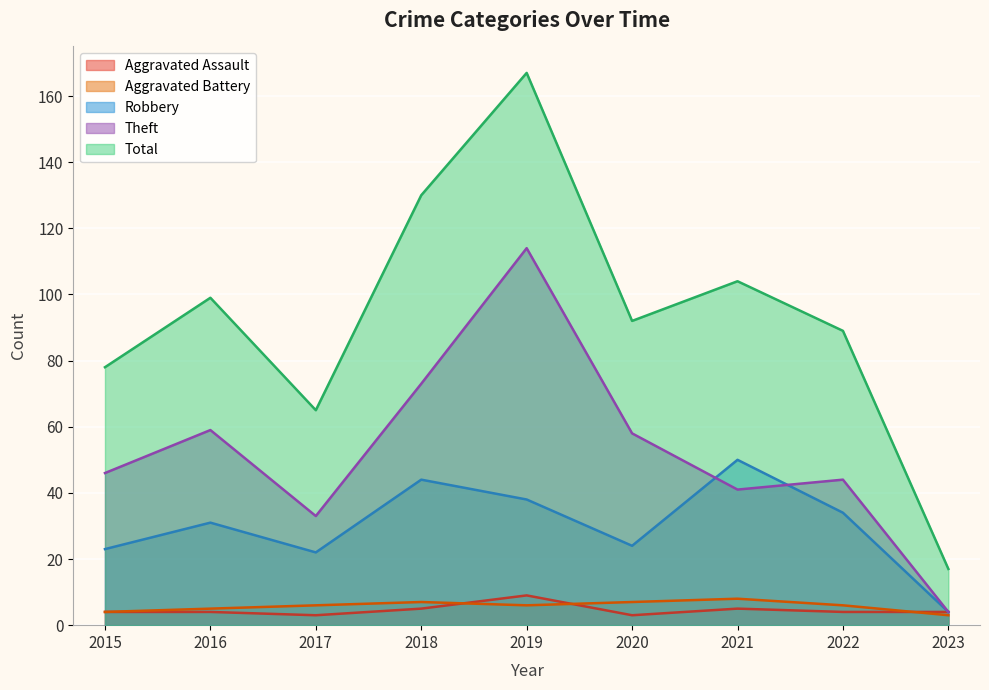

Where does the Theft series first go above 46?

2016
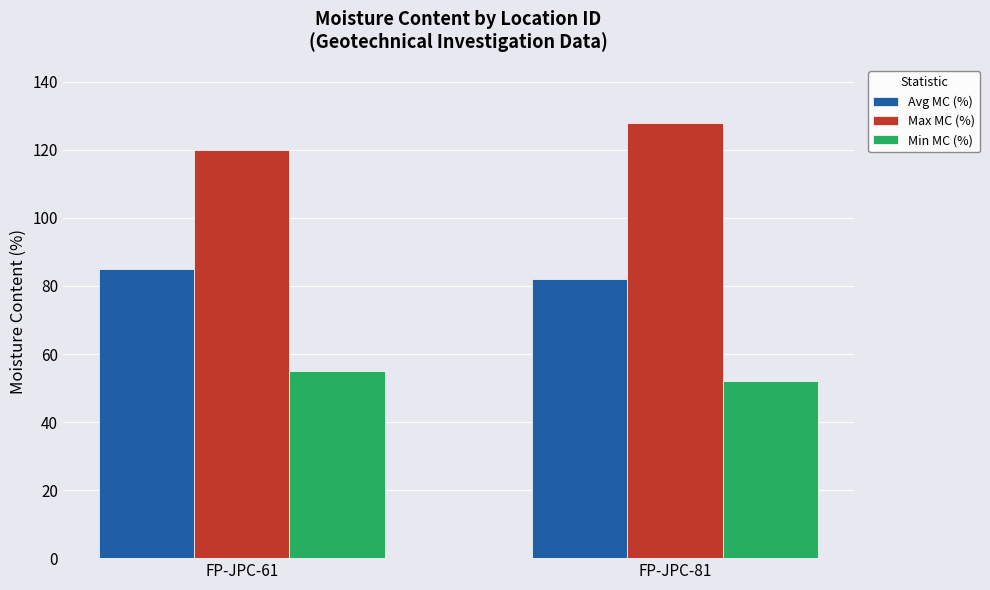

Reading left to right, what are all the values shown in this chart?

Avg MC (%): FP-JPC-61=85	FP-JPC-81=82
Max MC (%): FP-JPC-61=120	FP-JPC-81=128
Min MC (%): FP-JPC-61=55	FP-JPC-81=52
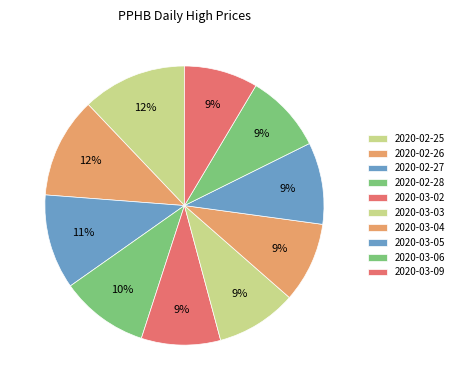

What is the change in value from 2020-02-25 to 2020-03-09?

-0.3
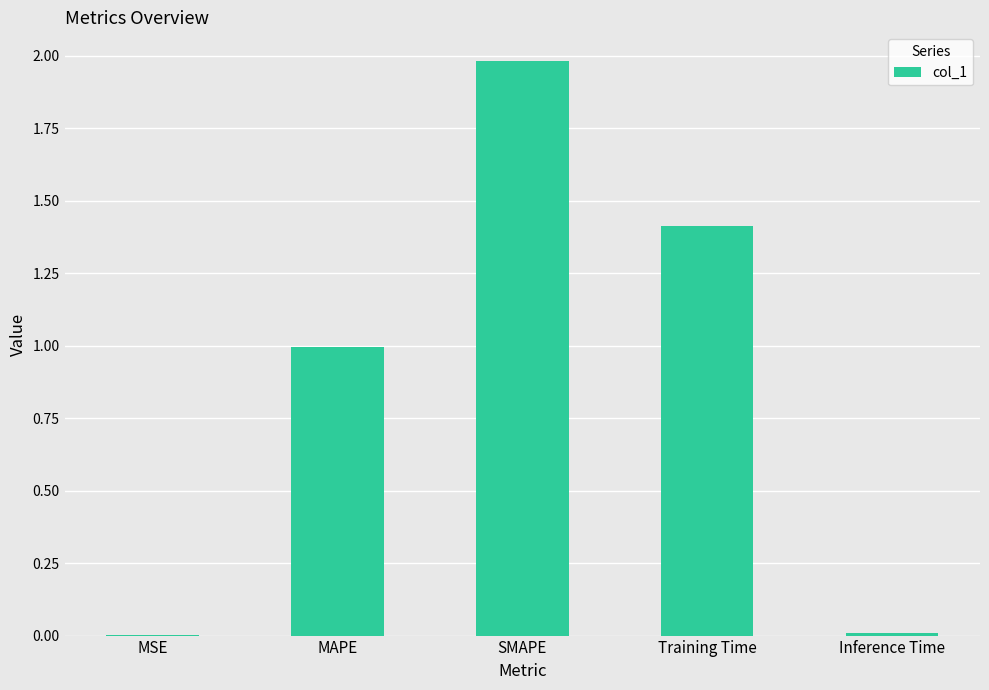

Is it true that the value at Training Time is 1.4?

True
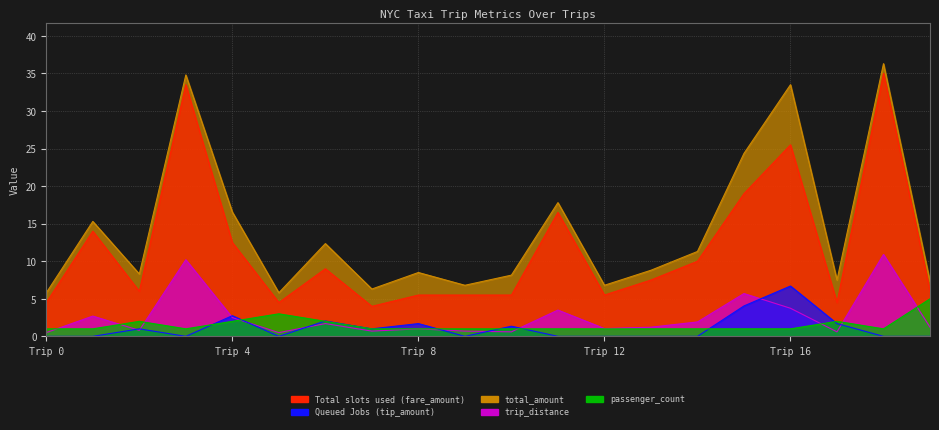

Which series changed the most between 8 and 19?

passenger_count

------------

* [To do]: Please return the items from the line containing "Is it true that" through the end of the items, both ends included, leaving the pictures out.

* [Expected answer]:
Is it true that the value at Training Time is 1.4?

True

Which series changed the most between 8 and 19?

passenger_count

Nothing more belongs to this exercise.